Die Welt ist ein Dorf

Über viele Jahrhunderte sind Deutsche in viele Länder der Welt ausgewandert, weil sie sich ein menschenwürdiges Leben erkämpfen wollten. Bei dem Film „Die andere Heimat“ von Edgar Reitz geht es um die Auswanderung von tausenden Menschen aus dem Hunsrück und aus Deutschland:

„Die andere Heimat – Chronik einer Sehnsucht“ (Ein Film, der unter die Haut geht)

Der Hunsrück, eine Mittelgebirgslandschaft in Rheinland-Pfalz, erstreckt sich von West nach Ost über Hochwald, Idarwald, Lützelsoon, Soonwald und Binger Wald über rund 100 Kilometer zwischen Trier und dem Mittelrheintal, in der Breite zwischen Mosel und Nahe in einer Zone von rund 50 Kilometern. „Mosel, Nahe, Saar und Rhein schließen rings den Hunsrück ein!“ – mit dieser sogenannten Eselsbrücke wurde Generationen von Schulkindern die Lage ihrer Hunsrückheimat nahegebracht. Die Gegend, die durch eine schöne und waldreiche Naturlandschaft besticht, gilt als strukturschwaches Gebiet, größere Industriegebiete stellen die Ausnahme dar.

Im Hintergrund des Films steht ein außergewöhnliches Ereignis der deutschen Geschichte: Hunderttausende von Landsleuten verließen im frühen 19. Jahrhundert die Heimat und zogen in die „Neue Welt“. Oft waren es ganze Familienverbände, die sich gemeinsam entschlossen, ihren gewohnten Lebensraum hinter sich zu lassen. In manchen Gegenden entstand buchstäblich eine Auswanderungs-Obsession. Man muss sich wohl vorstellen, dass es jahrelang in den Kneipen, unter den Dorflinden und während der Familienfeste kein aktuelleres Gesprächsthema gegeben hat, als die Erwägung, die ganze Mühsal des deutschen Alltagslebens einfach abzustreifen und ein neues Lebensglück jenseits der Weltmeere zu suchen.

Der Hunsrück gehörte zu den Regionen Deutschlands, die am stärksten von der Auswanderung betroffen waren. Die meisten Auswanderer suchten das Glück im fernen Brasilien, von wo aus die brasilianische Regierung unter Kaiser Pedro I. und seiner österreichischen Frau Maria Leopoldine größte Anstrengung unternahm, in Deutschland Einwanderer anzuwerben, um das Land urbar zu machen.

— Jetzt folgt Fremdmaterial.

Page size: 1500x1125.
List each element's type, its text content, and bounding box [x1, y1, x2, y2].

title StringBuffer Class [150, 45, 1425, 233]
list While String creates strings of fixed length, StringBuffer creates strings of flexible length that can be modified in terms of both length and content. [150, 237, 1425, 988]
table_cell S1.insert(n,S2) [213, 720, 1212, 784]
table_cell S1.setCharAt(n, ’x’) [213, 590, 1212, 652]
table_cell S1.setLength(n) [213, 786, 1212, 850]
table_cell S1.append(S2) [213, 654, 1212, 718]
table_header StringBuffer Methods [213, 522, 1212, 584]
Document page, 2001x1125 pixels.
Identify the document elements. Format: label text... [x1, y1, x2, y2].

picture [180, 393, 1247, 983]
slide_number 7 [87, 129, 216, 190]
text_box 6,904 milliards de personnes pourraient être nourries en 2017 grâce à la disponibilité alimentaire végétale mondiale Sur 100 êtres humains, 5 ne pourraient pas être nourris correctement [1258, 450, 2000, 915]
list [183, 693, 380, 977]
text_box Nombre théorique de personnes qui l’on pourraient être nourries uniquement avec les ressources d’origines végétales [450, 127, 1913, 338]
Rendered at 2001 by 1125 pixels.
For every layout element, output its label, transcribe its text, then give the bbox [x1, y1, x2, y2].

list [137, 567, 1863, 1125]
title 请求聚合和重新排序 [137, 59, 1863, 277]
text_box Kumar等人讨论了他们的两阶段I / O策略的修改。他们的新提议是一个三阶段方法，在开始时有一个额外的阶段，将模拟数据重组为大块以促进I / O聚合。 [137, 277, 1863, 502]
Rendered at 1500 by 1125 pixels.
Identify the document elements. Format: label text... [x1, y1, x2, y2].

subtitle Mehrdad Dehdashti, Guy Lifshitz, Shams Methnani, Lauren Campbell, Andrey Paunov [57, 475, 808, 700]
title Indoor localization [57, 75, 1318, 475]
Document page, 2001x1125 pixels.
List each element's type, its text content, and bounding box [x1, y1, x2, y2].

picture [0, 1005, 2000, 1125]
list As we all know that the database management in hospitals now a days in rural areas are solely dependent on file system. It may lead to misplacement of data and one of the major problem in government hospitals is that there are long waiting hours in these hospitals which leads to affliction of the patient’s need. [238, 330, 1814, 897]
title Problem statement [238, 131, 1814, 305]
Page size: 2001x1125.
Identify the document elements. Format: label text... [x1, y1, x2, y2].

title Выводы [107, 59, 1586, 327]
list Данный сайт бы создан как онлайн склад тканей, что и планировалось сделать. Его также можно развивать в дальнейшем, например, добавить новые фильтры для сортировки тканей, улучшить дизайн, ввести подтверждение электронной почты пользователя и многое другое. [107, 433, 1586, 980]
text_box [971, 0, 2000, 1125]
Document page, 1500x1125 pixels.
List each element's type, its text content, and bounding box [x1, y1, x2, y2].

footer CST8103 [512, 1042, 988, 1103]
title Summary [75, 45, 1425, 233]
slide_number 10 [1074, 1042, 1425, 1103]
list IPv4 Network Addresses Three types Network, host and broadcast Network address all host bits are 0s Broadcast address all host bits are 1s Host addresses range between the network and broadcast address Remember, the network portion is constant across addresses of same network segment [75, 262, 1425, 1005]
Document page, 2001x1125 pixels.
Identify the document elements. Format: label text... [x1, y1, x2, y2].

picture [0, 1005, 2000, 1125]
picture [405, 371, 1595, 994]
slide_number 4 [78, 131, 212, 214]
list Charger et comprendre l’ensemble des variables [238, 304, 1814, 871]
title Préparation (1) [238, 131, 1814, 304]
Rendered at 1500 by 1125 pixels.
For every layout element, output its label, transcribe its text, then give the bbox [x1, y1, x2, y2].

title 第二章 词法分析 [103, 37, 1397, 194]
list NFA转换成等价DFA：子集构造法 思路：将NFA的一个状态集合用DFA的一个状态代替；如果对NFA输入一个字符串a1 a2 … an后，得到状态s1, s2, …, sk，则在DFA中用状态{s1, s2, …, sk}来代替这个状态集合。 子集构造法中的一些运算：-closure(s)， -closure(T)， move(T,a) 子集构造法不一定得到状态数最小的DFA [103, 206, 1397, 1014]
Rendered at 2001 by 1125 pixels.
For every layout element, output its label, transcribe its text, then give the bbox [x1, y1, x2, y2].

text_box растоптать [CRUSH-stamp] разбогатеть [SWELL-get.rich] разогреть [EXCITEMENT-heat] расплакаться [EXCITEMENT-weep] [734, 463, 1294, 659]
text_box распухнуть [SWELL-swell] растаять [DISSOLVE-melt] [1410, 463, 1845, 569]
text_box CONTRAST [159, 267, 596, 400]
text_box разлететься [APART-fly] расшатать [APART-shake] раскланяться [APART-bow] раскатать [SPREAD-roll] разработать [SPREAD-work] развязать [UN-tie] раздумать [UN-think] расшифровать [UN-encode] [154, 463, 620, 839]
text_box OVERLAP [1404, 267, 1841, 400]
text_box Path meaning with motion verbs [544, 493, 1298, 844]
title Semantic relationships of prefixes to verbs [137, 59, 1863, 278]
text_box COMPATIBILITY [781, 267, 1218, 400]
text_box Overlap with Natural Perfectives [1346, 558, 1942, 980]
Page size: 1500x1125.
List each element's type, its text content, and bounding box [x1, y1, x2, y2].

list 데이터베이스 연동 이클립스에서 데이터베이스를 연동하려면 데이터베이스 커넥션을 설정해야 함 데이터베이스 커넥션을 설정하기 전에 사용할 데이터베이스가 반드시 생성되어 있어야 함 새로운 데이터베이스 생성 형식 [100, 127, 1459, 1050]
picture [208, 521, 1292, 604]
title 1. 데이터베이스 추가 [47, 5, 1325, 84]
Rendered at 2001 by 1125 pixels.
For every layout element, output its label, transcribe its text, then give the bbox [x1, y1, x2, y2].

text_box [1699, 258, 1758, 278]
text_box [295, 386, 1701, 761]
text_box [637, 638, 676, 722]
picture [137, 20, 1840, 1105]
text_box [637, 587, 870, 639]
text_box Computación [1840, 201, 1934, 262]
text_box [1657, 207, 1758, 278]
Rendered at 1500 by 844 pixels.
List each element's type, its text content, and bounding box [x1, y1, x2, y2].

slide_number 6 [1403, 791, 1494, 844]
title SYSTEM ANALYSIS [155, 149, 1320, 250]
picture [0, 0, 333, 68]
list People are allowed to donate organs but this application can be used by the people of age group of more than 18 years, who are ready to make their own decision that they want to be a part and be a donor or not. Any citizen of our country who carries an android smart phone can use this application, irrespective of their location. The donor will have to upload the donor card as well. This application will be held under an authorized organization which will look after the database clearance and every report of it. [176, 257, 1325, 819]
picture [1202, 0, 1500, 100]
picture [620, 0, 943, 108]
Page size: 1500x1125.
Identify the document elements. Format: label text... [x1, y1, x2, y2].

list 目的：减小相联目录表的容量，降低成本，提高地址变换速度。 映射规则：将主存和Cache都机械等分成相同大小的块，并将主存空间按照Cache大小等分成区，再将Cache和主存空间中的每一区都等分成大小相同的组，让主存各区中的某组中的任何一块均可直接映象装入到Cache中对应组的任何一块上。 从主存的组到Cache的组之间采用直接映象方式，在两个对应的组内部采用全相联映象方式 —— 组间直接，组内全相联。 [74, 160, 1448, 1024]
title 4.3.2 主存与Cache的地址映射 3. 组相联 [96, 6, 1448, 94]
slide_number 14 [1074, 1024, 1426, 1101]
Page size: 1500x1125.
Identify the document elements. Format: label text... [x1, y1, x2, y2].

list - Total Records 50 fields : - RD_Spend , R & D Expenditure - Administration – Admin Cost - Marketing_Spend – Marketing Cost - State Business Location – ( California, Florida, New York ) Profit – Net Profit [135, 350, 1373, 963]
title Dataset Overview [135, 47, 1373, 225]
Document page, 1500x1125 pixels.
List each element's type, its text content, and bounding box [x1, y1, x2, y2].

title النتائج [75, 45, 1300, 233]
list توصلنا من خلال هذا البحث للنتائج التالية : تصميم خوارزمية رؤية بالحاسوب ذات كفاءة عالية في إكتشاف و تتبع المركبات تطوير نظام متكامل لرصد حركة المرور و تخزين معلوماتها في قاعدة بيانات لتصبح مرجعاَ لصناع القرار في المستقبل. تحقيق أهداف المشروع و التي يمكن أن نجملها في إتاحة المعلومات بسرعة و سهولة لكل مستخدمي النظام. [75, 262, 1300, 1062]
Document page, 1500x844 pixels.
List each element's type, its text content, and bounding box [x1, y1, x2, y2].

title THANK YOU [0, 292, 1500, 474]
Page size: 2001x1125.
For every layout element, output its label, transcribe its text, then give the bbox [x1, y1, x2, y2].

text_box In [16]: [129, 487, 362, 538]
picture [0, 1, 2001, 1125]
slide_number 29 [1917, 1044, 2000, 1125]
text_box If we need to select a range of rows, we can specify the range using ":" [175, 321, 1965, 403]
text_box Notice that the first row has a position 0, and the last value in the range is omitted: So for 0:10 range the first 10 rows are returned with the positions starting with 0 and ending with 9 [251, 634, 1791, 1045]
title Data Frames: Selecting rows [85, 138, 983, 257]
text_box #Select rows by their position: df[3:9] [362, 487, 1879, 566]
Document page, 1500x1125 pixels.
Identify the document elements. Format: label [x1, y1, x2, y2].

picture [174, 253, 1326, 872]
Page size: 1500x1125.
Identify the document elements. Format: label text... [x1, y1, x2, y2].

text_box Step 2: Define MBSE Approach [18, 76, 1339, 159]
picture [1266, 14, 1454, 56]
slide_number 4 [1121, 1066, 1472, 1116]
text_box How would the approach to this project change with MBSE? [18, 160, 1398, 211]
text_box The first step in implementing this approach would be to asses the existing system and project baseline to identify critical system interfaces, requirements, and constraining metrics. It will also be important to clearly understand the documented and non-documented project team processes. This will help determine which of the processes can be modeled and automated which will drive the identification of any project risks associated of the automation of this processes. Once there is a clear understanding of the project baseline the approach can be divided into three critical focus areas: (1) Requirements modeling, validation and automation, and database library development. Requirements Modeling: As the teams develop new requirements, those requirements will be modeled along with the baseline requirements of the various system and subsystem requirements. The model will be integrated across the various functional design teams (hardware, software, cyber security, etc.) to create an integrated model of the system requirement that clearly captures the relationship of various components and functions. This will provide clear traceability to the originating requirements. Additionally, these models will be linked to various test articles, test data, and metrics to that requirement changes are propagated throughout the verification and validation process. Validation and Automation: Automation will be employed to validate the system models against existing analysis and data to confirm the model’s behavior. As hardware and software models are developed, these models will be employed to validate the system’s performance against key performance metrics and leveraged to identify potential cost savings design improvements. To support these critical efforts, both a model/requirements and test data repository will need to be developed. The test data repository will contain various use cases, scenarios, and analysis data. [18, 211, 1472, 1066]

Besonders gesucht waren Menschen, die sowohl Handwerk als auch Landwirtschaft beherrschten.

Diese Kombination von Kenntnissen fand man vor allem in ärmeren Gegenden Deutschlands, dort, wo die Bauernhöfe klein und ertragsarm waren, sodass die Söhne immer noch ein Handwerk ausüben mussten, um die Familien ernähren zu können. Kein Landstrich erfüllte solche Bedingungen besser, als der Hunsrück. Allein im Jahr 1846 wurden 1230 Familien aus dem Hunsrück gezählt, die im Süden Brasiliens ankamen, um ein neues Leben zu beginnen.

In den entlegenen Gegenden Deutschlands, zu denen auch der Hunsrück zählte, war erst nach dem Wiener Kongress die allgemeine Schulpflicht eingeführt worden. Bauern- und Handwerker-Kinder hatten nach 1815 erstmals Zugang zu Büchern, Zeitungen, den sogenannten „Intelligenzblättern“ und Kalendergeschichten und lernten, lesend die Welt „mit wissendem Blick“ zu betrachten.

Die Kenntnis von Geografie, Geschichte und Politik war seitdem enorm gewachsen, während gleichzeitig die Enge und Aussichtslosigkeit des eigenen Landes immer klarer ins Bewusstsein rückte und in Freundeskreisen diskutiert wurde. Die Jahre des sogenannten „Vormärz“ waren zugleich die Zeit der deutschen Romantik und der erwachenden Freiheitsideale. Die Menschen entdeckten ihr „Ich“ auf neue Weise. Sie spürten einen inneren Reichtum, der aus ihren Gefühlen, ihren Gedanken, ihren Fähigkeiten entstehen konnte; kurz: es war ein neues geistiges und soziales Klima, aus dem heraus die große Auswanderungswelle ihre Dynamik gewann.